> [Information given]

▽

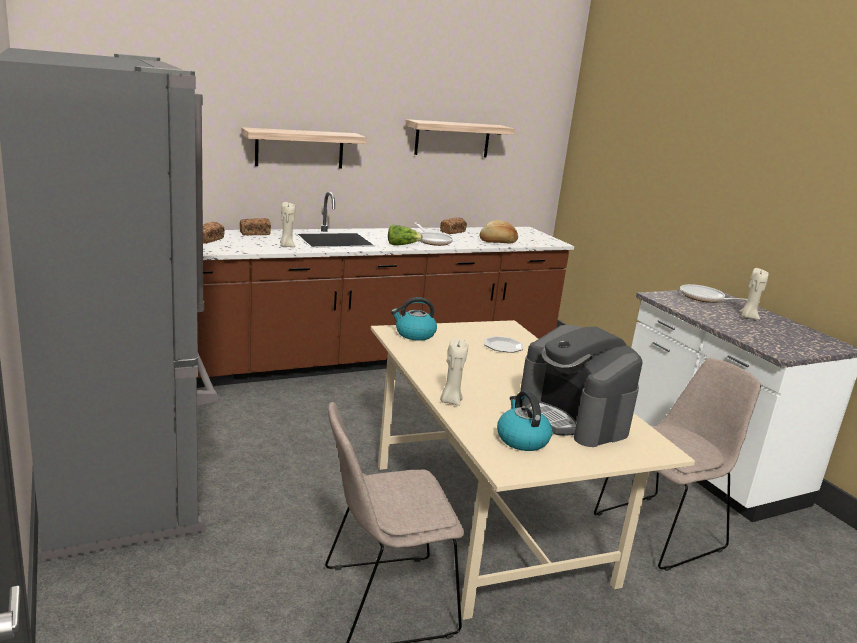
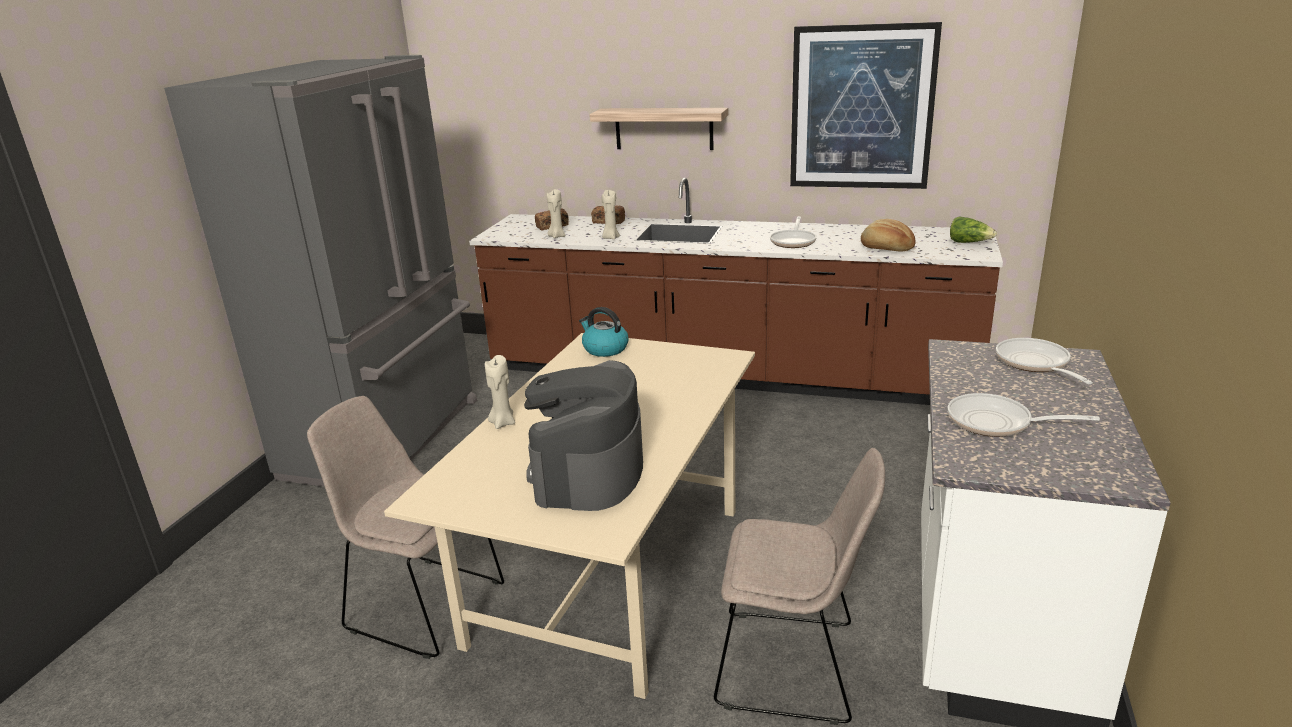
camera: 45 degrees right, 5 degrees up
(402, 245) = (742, 244): lettuce -> lettuce (969, 242)
(452, 139) = (861, 108): shelf -> picture
(452, 232) = (849, 231): bread -> none
(503, 346) = (674, 379): plate -> none
(521, 439) = (490, 477): kettle -> none
(748, 317) = (1045, 403): beige candle -> beige candle (557, 236)
(751, 330) = (996, 423): none -> frying pan

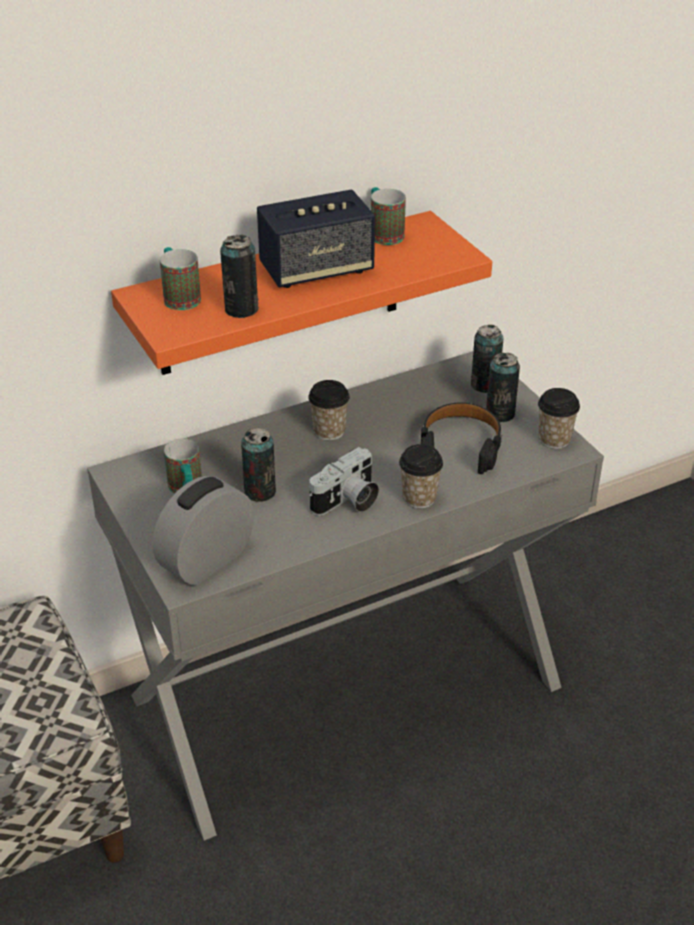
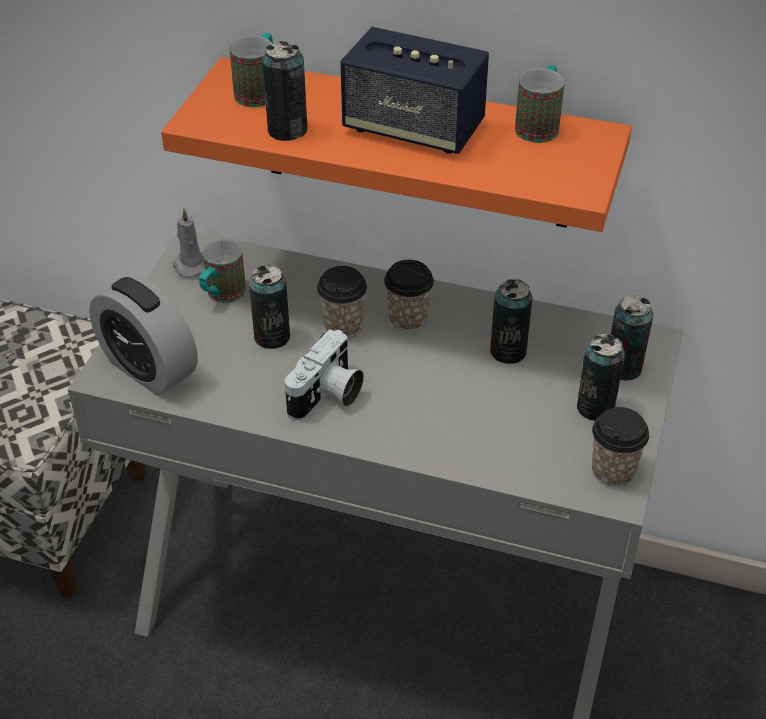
camera: 45 degrees right, 5 degrees up
(133, 484) = (191, 265): none -> grey candle
(207, 560) = (149, 368): alarm clock -> alarm clock turned 135 degrees counterclockwise
(347, 502) = (328, 396): camera -> camera turned 60 degrees counterclockwise
(412, 413) = (508, 351): none -> can
(419, 498) = (394, 437): cup -> cup (343, 326)
(460, 446) = (507, 413): black headphones -> none

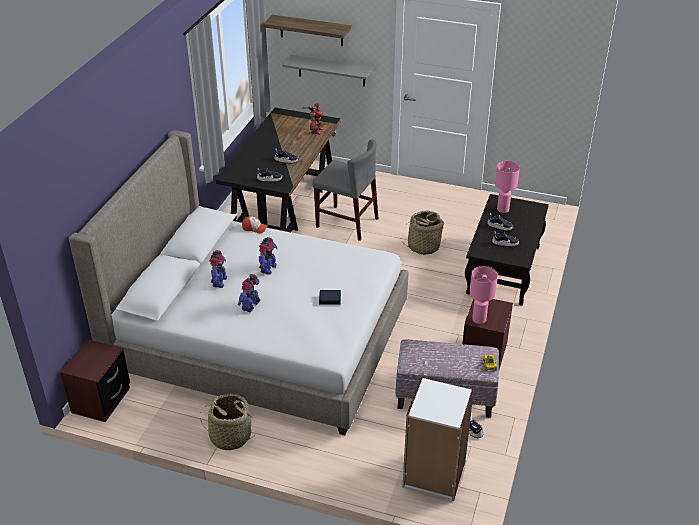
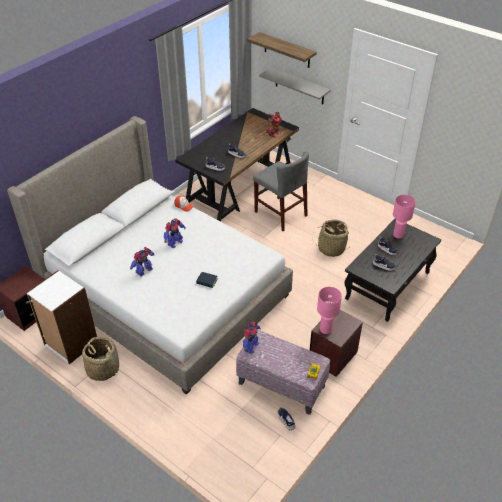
camera: 20 degrees right, 5 degrees up
(219, 282) = (133, 245): toy robot -> toy robot (250, 346)
(433, 475) = (237, 451): white bookcase -> white bookcase (70, 343)

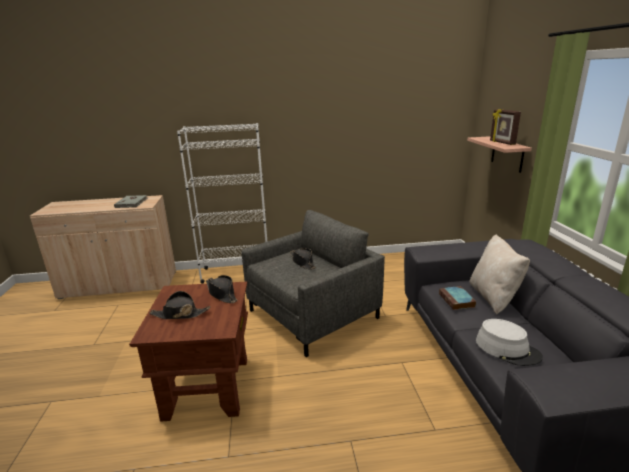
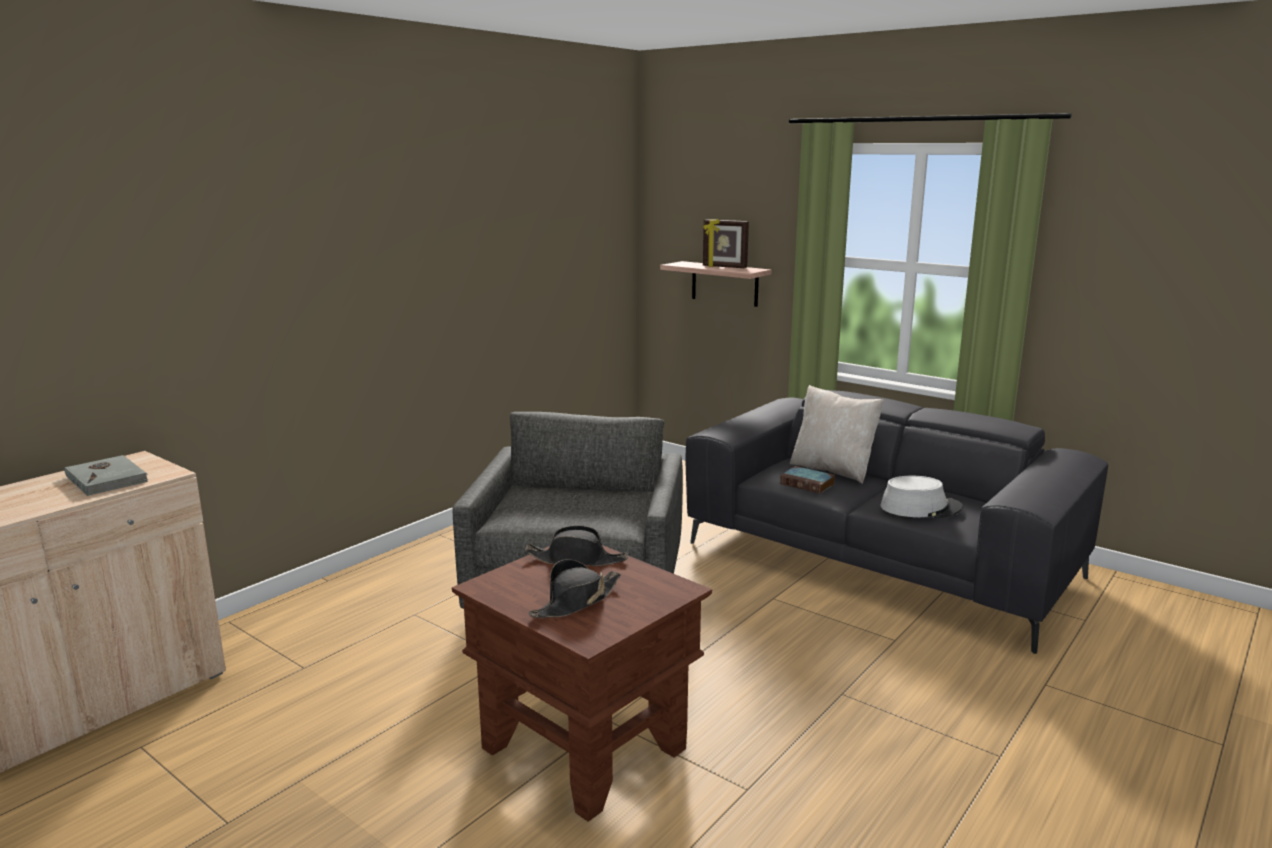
camera: 45 degrees left, 5 degrees down
(236, 273) = (332, 594): white bookcase -> none
(302, 262) = (567, 499): black hat -> none

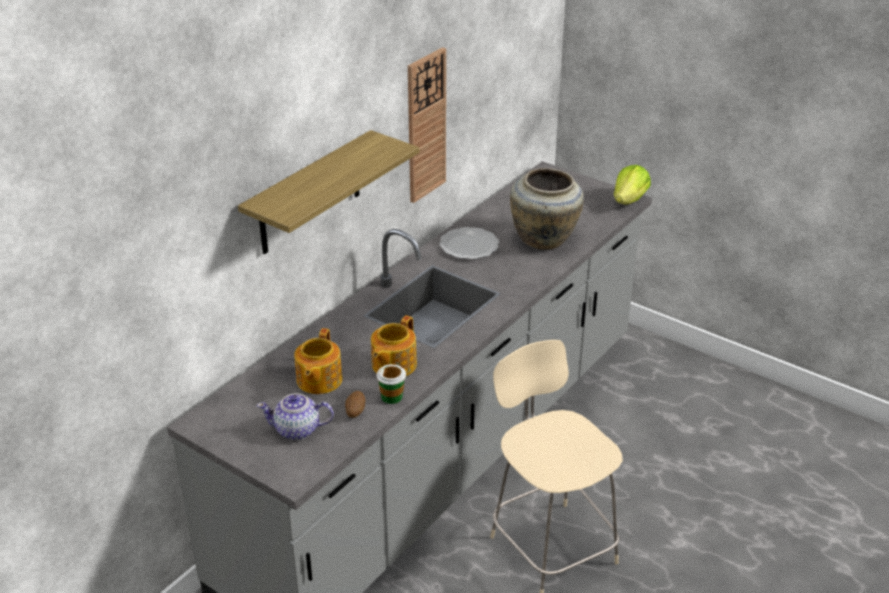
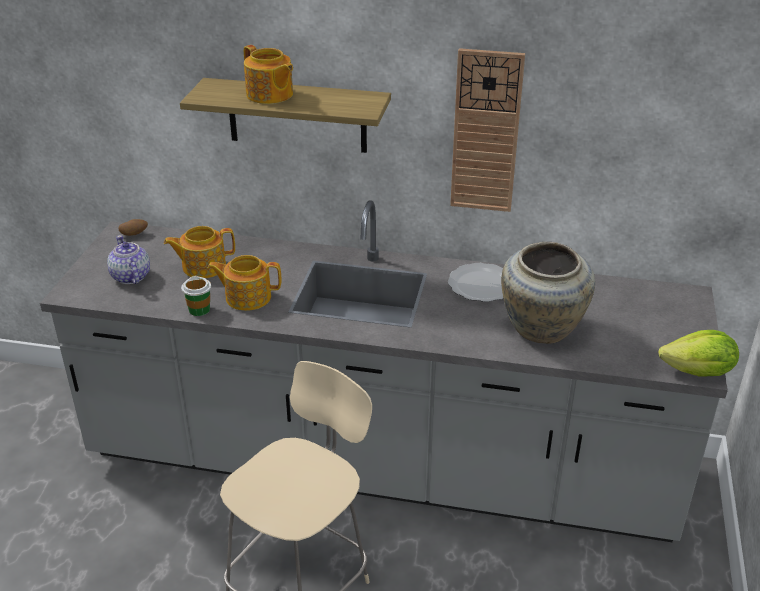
camera: 65 degrees right, 0 degrees up
(320, 180) = (269, 95): none -> teapot
(355, 412) = (168, 297): potato -> potato (134, 234)

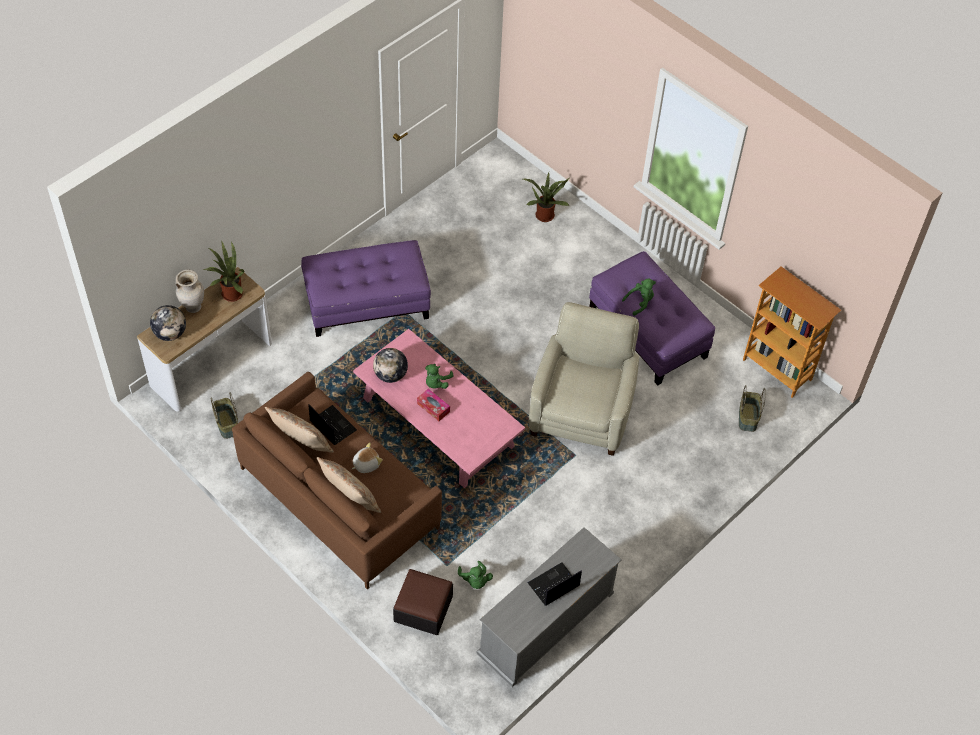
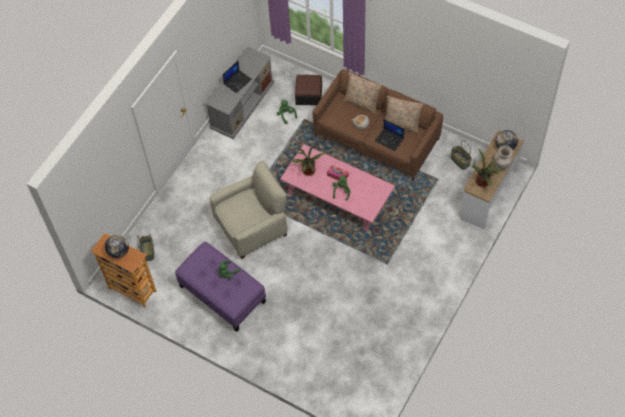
camera: 170 degrees right, 5 degrees up
(367, 304) = (412, 262): purple ottoman -> none
(390, 375) = (371, 188): globe -> globe (119, 252)
(545, 214) = (316, 370): potted plant -> potted plant (308, 172)
(582, 411) = (252, 227): beige armchair -> beige armchair turned 120 degrees counterclockwise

△

> [Work instruction] Look above for the line with "(236, 273) = (332, 594): white", then print it and each line after it down to and including the line with "(390, 375) = (371, 188): globe". Leave out the pictures and keep the wording exact.

> [Finished exercise]
(236, 273) = (332, 594): white bookcase -> none
(302, 262) = (567, 499): black hat -> none

camera: 65 degrees right, 0 degrees up
(320, 180) = (269, 95): none -> teapot
(355, 412) = (168, 297): potato -> potato (134, 234)

camera: 170 degrees right, 5 degrees up
(367, 304) = (412, 262): purple ottoman -> none
(390, 375) = (371, 188): globe -> globe (119, 252)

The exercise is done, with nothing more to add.